ТЕКСТ >>
Либералы обычно выставляют это постановление как сигнал потихоньку сворачивать репрессии. Что странно, потому как постановление просто предписывает бороться с нарушениями в работе органов. Ни про какие незаконные репрессии в постановлении нет.

Тем не менее, комиссар пишет, что прокурорские на местах слишком воодушевились. И полезли с надзором туда, куда не надо. От чего страдает работа следствия.

Например, областной прокурор Балясников с командой сотрудников приехал в тюрьму, где содержались подследственные управления госбезопасности. Надо понимать, это особая категория преступников.

В ведение УГБ попадали либо совсем уж политические дела, вроде заговоров и прочих троцкистских подпольщиков. Либо особо важные дела о диверсиях, все эти пущенные под откос эшелоны и взорванные электростанции.

Так что контингент крайне специфический. Прокурорские пошли по комнатам допросов пугать арестованных вопросами. Спрашивали вещи сугубо правильные.

ЗАДАНИЕ A >>
Сообщите, в скольких строках записей встречается строка «point», с учетом регистра букв. Ответьте одним числом.
Текст и записи между собой никак не связаны.

ЗАПИСИ >>
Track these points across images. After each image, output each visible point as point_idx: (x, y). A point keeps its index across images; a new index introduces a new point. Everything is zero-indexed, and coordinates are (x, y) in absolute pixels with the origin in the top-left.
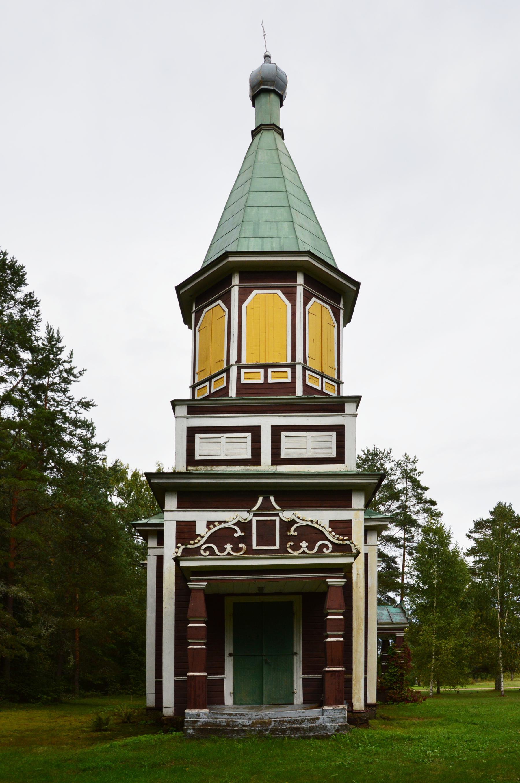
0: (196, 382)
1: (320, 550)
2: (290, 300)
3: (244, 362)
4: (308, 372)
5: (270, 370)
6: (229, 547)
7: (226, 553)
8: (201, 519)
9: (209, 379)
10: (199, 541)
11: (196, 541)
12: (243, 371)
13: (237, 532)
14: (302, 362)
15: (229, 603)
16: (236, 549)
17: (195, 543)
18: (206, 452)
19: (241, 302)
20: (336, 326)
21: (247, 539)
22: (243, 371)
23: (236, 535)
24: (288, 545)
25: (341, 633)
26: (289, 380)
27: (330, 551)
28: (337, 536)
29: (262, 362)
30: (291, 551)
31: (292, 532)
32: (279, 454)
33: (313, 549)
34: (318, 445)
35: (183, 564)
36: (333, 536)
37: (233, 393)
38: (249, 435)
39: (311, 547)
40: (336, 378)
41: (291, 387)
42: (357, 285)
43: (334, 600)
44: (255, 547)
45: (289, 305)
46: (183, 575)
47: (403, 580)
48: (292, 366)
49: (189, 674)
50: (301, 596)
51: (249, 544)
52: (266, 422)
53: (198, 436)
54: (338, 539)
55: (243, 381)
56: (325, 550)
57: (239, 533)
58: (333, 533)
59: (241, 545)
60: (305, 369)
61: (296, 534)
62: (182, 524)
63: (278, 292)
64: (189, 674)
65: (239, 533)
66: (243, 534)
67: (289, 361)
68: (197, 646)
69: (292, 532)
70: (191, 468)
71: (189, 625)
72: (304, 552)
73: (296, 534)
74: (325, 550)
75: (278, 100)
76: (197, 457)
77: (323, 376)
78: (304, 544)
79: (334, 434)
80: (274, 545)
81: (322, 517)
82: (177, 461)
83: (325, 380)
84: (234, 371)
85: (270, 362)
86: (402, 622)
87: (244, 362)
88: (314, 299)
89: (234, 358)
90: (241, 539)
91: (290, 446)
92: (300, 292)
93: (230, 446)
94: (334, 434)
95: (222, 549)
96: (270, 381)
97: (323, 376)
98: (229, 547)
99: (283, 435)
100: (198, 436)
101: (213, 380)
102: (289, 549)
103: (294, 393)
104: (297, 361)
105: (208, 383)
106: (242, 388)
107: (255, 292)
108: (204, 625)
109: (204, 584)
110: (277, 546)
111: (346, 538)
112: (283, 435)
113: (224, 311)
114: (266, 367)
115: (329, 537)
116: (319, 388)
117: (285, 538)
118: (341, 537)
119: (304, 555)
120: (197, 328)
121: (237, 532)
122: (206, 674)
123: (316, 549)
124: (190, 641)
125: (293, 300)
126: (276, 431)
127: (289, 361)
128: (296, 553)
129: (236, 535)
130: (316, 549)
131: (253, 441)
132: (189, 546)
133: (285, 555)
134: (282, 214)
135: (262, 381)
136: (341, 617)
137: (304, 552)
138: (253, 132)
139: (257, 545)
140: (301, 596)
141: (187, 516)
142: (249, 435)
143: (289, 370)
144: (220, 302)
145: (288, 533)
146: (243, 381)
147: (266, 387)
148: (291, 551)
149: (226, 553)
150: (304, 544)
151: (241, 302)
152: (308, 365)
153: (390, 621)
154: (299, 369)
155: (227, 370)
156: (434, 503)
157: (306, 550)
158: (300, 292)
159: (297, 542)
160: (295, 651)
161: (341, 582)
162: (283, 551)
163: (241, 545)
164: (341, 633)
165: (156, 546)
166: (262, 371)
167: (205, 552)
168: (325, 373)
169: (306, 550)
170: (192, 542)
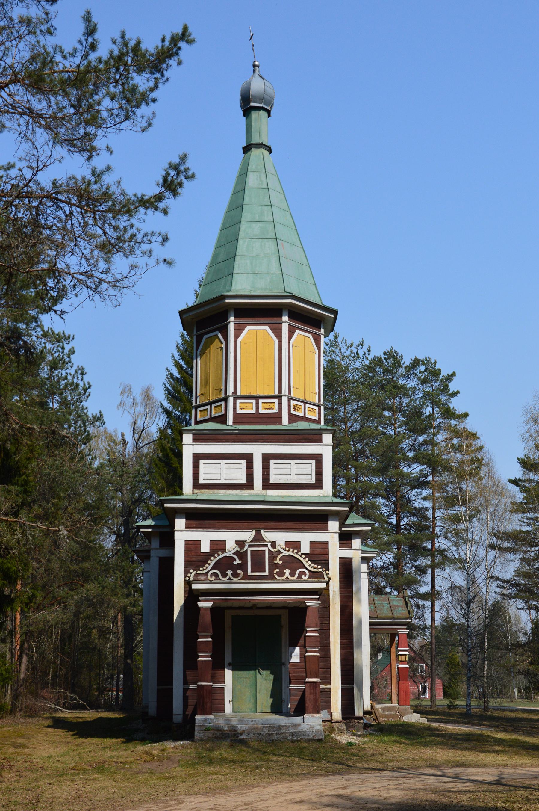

ЗАДАНИЕ B >>
Кто, судя по тексту о прокурорском надзоре, приехал с командой сотрудников в тюрьму, где сидели подследственные управления госбезопасности?

ОТВЕТ A >>
1

ОТВЕТ B >>
Областной прокурор Балясников.